THE PRIMER PROTEIN OF BACTERIOPHAGE M2 INHIBITS ELONGATION ACTIVITY OF ITS DNA POLYMERASE

Abstract

The primer protein (PP) and DNA polymerase (Pol) of bacteriophage M2, both of which are essential for the protein-primed replication of the genome, were purified from Escherichia coil cells that harbored the recombinant plasmid pIKM23, on which the genes for PP and Pol are under the control of the tac promoter.
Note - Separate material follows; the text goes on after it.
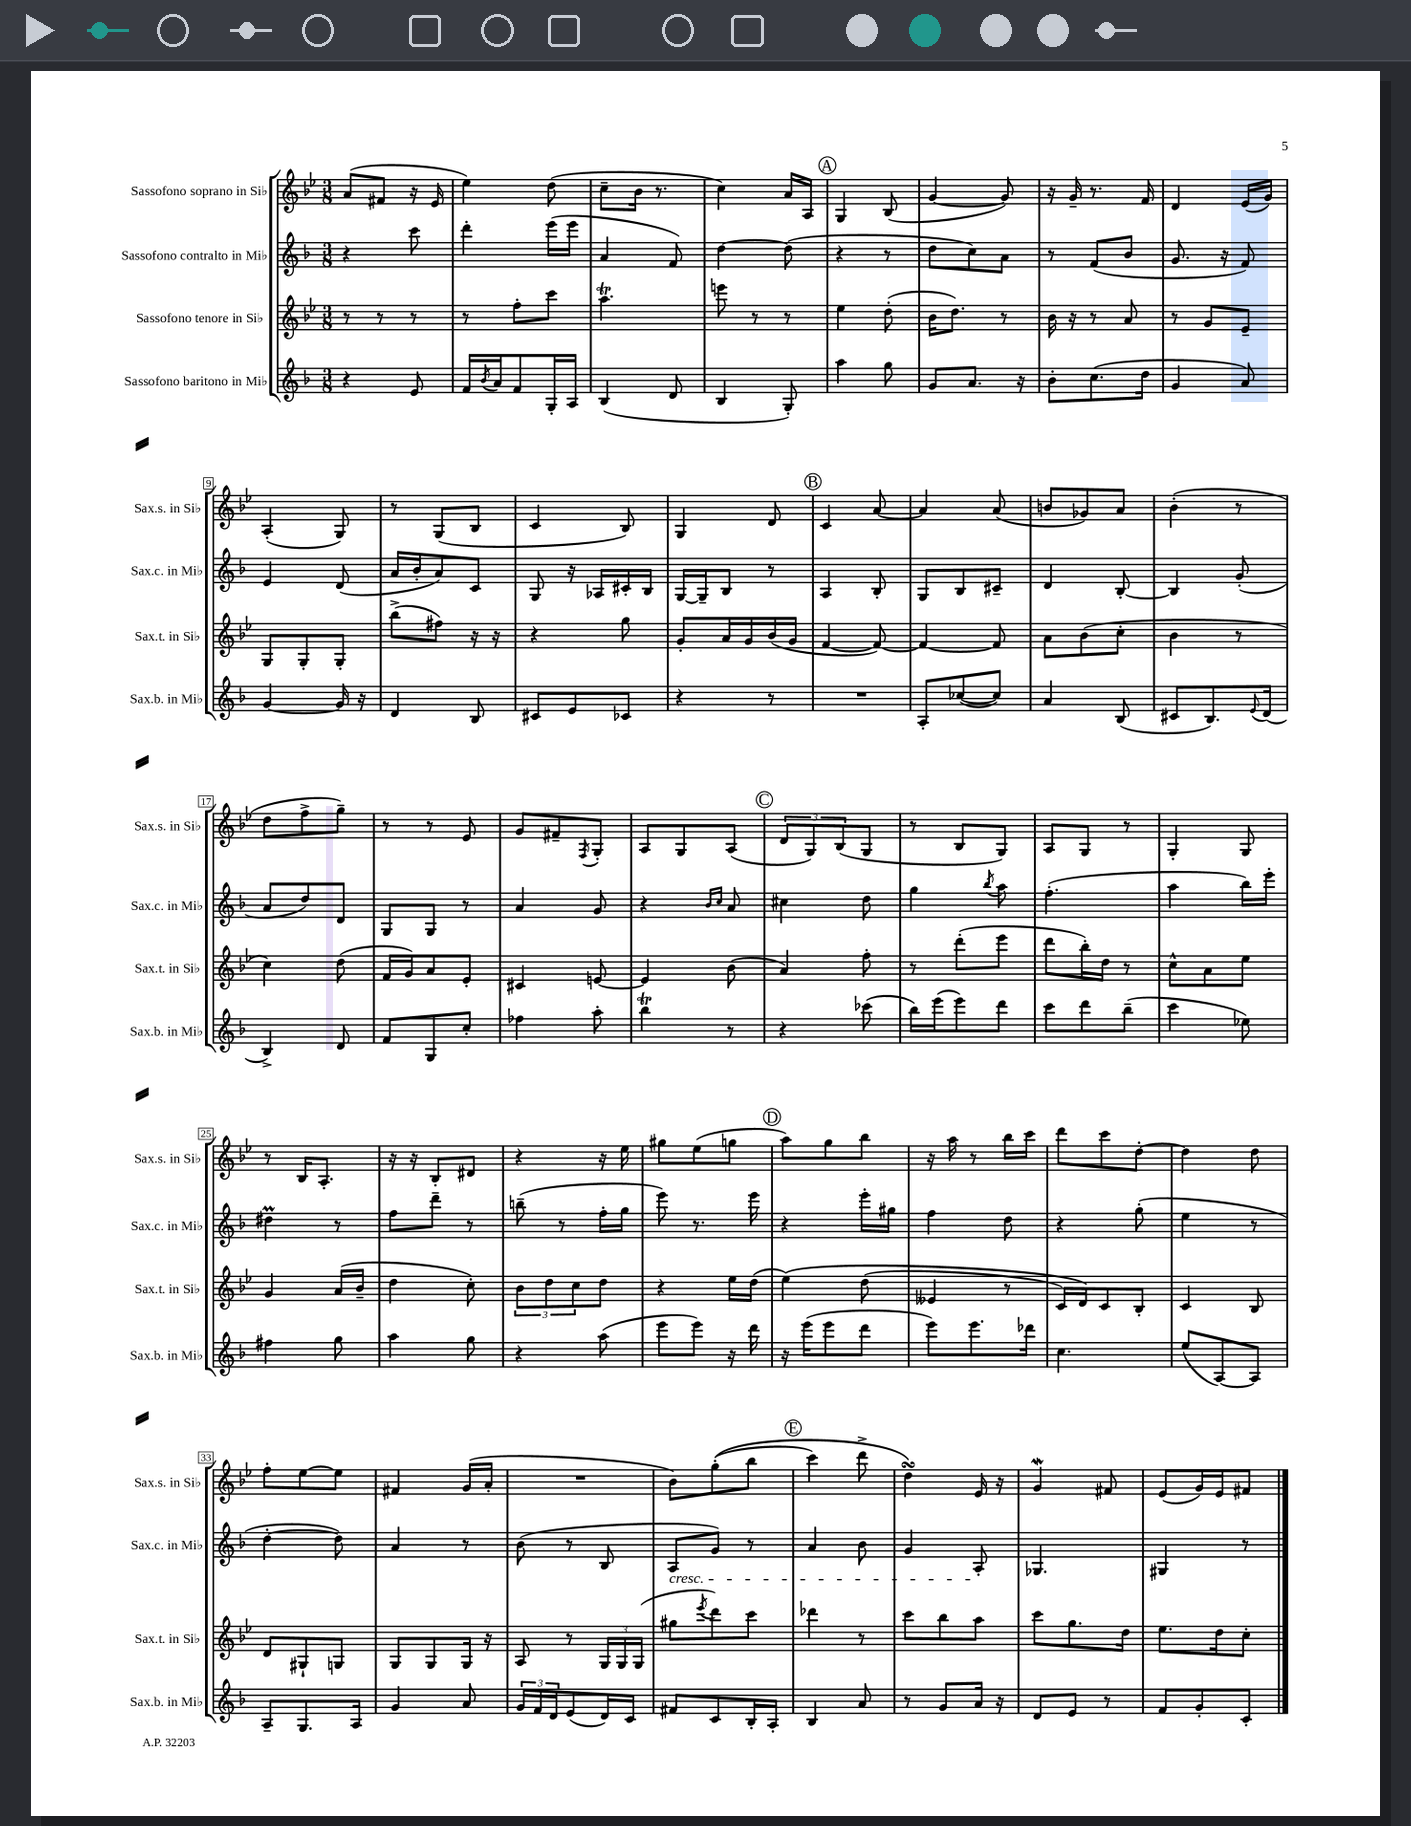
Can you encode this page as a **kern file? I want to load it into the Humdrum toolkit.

The purified PP and Pol formed a heterodimeric complex at a molar ratio of 1 to 1. Maximal activity of Pol for M2 DNA replication was attained when an equimolecular amount of PP, relative to that of Pol, was added to the replication system in vitro. When excess amount of PP was added, however, the replication activity was reduced. The activity of Pol for the priming reaction in M2 DNA replication was not reduced even by the presence of a five-fold molar excess of PP over Pol. By contrast, the activities for DNA chain elongation with templates of primed M2 DNA and with poly(dA): oligo (dT) were inhibited by 70% and by 80%, respectively, on the addition of PP in an equimolecular amount to that of Pol. Therefore, the reduction in M2 DNA replication appears to be caused by an inhibitory effect of PP on Pol in the elongation process.